Paolo Gardenghi, welfare manager di uno dei provider più attivi sul mercato italiano, Up Day, è un attento osservatore delle dinamiche aziendali in relazione alla gestione delle risorse umane. Promotore di soluzioni di welfare aziendale per decine di imprese clienti di Up Day, è anche un indagatore dei mutamenti in atto. “In particolare, credo che le aziende debbano chiedersi seriamente se e cosa stanno facendo per sconfiggere la povertà che è anche uno dei 17 obiettivi dell’agenda ONU sullo sviluppo sostenibile. Purtroppo, la fragilità socioeconomica non è più solo ai margini e non è più peculiarità di chi è escluso dal mondo del lavoro. Il problema delle disuguaglianze ha effetti dirompenti sui consumi e sull’economia intera”.

Povertà in azienda? È una nuova emergenza, proprio quando si progetta l’evoluzione dal welfare al wellness?

Povertà e povertà educativa, declino delle nascite, parità di genere, supporto alla genitorialità, conciliazione casa lavoro: a mio parere sono temi sempre più urgenti. Peraltro, queste considerazioni stonano con la tendenza delle aziende più floride e strutturate a superare i benefit per sposare politiche di wellness addirittura con l’ambizione di determinare la felicità dei propri dipendenti. Insomma, abbiamo aziende con la maggioranza dei lavoratori che pur essendo dipendenti regolarmente contrattualizzati, vivono sotto la soglia di povertà assoluta (non relativa) e altri che collaborano con aziende che si preoccupano di chi porterà fuori il cane del loro dipendente domani mattina. Quanto potrà essere sostenibile questa situazione?

Potremmo parlare di complessità, per trovare una via di uscita retorica. Ma i problemi restano tutti.

Viviamo una transizione drammatica, anche per chi si occupa della protezione e del benessere dei propri collaboratori. Oggi la nascita di un figlio sta diventando una delle principali cause di povertà, ormai è seconda solo alla perdita del lavoro. Anche in quest’ambito, le aziende possono fare molto grazie ai loro sistemi di welfare e all’integrazione virtuosa con il territorio.

Eppure il contesto regolamentare e politico non sembra dei più favorevoli.

Vero. Basti pensare alla mancata approvazione di due norme pro-welfare aziendale che avrebbero favorito una maggiore protezione dei lavoratori. Penso al mancato aiuto alla mobilità sostenibile e al mancato rinnovo del raddoppio dell’esenzione fiscale per i benefit.

Questo è il congedo del Governo Conte. Qualcosa potrebbe cambiare.

Basterebbe una buona razionalizzazione.
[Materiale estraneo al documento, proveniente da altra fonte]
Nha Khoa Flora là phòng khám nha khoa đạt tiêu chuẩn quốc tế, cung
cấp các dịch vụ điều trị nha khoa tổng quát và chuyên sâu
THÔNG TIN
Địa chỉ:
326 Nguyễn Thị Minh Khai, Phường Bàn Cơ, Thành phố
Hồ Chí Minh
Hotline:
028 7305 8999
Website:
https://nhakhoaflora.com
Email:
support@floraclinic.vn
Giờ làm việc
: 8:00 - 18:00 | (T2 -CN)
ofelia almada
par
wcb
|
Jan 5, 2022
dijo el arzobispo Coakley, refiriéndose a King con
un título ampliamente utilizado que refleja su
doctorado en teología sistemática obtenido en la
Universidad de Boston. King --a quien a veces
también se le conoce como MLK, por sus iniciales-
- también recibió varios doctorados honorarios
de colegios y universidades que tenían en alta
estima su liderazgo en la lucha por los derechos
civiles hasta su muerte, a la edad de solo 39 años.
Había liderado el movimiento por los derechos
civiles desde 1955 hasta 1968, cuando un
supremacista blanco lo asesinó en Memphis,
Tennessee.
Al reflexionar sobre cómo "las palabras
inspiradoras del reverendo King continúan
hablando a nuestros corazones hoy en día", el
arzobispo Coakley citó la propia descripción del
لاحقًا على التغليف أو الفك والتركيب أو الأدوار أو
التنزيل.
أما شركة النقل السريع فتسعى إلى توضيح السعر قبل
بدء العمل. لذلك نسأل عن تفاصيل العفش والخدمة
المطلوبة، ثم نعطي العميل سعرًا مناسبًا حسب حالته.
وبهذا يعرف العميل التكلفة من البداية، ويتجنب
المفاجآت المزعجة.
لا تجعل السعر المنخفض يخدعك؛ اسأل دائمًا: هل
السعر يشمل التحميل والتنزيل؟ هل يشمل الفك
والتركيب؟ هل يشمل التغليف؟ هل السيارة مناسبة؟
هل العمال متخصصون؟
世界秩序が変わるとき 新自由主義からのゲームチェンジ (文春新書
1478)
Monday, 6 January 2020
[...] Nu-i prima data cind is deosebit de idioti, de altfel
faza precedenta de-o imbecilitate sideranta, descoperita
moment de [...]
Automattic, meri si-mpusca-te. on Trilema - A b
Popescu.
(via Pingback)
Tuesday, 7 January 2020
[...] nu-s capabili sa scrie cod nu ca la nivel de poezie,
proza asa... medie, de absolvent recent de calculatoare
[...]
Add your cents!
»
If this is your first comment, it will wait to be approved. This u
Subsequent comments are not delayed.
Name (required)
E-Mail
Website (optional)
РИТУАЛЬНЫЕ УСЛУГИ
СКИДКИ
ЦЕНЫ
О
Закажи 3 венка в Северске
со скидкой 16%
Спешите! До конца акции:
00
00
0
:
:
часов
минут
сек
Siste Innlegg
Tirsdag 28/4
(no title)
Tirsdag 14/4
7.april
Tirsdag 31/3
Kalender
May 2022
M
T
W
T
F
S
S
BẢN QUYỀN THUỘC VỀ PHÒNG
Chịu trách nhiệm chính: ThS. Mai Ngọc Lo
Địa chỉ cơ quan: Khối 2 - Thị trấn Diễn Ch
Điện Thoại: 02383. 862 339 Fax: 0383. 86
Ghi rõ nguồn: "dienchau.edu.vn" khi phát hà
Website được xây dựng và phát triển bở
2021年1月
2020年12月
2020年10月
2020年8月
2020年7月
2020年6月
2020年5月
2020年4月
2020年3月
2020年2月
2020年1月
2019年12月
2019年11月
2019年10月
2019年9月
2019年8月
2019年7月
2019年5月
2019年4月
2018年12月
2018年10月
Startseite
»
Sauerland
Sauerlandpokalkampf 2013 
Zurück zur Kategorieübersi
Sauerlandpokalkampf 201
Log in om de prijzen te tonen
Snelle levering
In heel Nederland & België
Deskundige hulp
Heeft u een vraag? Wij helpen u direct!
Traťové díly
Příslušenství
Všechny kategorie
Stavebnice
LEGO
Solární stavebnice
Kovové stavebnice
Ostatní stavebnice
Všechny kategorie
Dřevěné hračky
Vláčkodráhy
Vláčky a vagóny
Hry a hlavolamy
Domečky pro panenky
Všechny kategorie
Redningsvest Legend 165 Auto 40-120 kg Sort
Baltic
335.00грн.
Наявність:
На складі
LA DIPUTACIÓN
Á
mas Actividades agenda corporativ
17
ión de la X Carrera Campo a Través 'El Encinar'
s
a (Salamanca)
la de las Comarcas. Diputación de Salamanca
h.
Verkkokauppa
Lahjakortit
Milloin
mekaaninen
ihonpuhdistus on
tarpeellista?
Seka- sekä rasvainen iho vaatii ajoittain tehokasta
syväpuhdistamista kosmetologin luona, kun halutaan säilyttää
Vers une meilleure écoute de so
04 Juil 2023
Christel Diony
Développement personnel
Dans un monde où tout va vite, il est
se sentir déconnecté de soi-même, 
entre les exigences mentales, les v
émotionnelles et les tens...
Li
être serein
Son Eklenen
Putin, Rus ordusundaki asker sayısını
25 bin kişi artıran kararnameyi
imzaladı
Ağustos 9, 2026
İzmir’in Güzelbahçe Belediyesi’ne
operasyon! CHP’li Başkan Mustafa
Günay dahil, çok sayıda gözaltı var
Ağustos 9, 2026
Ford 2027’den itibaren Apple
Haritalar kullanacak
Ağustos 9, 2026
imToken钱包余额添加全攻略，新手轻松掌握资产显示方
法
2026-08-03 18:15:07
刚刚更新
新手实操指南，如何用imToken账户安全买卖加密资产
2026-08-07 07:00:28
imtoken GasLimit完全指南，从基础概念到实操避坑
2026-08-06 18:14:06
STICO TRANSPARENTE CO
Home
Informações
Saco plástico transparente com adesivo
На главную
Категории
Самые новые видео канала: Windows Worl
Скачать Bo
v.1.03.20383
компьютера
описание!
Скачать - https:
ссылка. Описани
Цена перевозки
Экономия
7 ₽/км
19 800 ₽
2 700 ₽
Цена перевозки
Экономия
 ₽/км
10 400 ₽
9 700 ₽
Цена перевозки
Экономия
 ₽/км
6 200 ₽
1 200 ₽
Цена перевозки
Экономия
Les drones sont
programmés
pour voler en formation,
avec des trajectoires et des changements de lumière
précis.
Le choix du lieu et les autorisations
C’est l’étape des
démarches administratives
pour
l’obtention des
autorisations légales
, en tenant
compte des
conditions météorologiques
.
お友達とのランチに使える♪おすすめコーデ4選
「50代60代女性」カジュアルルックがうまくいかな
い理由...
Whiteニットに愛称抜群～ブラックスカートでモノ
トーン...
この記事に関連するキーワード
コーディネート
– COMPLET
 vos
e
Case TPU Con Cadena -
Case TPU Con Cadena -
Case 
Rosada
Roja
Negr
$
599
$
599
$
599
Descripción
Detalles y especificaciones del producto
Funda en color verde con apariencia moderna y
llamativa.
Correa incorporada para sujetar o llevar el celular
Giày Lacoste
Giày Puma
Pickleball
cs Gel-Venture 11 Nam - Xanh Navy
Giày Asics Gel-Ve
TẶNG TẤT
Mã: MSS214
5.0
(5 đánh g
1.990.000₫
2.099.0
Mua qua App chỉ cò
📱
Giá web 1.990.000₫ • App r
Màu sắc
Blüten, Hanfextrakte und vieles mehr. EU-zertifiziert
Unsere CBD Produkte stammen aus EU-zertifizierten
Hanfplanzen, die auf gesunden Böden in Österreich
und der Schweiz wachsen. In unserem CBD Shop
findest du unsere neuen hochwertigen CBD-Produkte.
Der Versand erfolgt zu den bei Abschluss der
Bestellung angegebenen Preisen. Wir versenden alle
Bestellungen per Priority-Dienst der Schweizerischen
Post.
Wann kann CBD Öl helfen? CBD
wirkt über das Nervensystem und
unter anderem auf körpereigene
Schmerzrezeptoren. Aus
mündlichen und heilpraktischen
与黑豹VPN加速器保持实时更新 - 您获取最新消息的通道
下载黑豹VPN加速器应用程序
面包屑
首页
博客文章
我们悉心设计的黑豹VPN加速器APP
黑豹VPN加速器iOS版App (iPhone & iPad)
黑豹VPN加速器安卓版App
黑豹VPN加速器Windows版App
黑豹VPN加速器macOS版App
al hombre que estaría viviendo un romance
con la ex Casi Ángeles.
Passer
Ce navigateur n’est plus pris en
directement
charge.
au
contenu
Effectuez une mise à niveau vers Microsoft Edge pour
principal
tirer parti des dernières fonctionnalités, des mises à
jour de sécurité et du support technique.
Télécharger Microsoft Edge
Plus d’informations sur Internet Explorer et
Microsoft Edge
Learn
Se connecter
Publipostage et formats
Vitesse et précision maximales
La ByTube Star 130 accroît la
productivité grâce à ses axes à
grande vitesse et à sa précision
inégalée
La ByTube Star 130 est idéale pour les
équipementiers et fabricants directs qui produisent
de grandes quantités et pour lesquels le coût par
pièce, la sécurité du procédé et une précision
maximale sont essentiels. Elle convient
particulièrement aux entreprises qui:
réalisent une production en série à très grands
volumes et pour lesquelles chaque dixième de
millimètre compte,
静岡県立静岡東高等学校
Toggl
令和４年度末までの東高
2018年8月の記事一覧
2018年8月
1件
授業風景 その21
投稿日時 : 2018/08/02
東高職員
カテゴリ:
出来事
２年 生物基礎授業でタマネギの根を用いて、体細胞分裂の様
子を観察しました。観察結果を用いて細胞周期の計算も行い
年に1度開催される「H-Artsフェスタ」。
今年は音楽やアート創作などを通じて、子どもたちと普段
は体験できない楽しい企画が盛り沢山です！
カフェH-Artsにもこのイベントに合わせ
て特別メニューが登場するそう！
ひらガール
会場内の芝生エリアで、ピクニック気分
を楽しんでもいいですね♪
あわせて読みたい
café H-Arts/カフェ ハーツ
Stanno aumentando sempre più gli incentivi, le agevolazioni ed i bonus emessi dagli enti pubblici, sia a livello centrale, sia a livello locale. Spesso questi si sovrappongono o vanno a integrarsi con i benefit erogati dalle aziende, come a esempio, le agevolazioni per i servizi di baby sitting. Questa sovrapposizione di incentivi genera una moltiplicazione di bonus non riscossi. C’è chi ha stimato che ci sono almeno 9 miliardi di bonus non consumati. In media 350 euro a famiglia.

Una follia, anche perché i buoni spesa sono sempre più apprezzati dai lavoratori, come strumento basico di welfare aziendale.

In questo caso viene in soccorso una recente indagine di Tecné che indica le preferenze dei lavoratori: il 69,4% vorrebbe buoni spesa, 55,8% buoni carburante, 38% buoni pasto. Solo il 5,4% vorrebbe strumenti di previdenza integrativa nel suo piano di welfare aziendale.

Al netto di una lungimiranza modesta, resta il segnale forte del breve periodo.

Non è solo un approccio da orizzonte limitato. La preferenza per i voucher, o buoni spesa, ha effetti positivi. Anche perché una politica di favore del welfare aziendale aiuterebbe la ripresa economica del Paese. L’utilizzo di una integrazione salariale che faccia ricorso ai buoni spesa, buoni carburante o buoni pasto avrebbe un impatto positivo sui consumi: si stima un incremento del 2,3%. E addirittura una quota di Pil aggiuntivo di poco meno di un punto.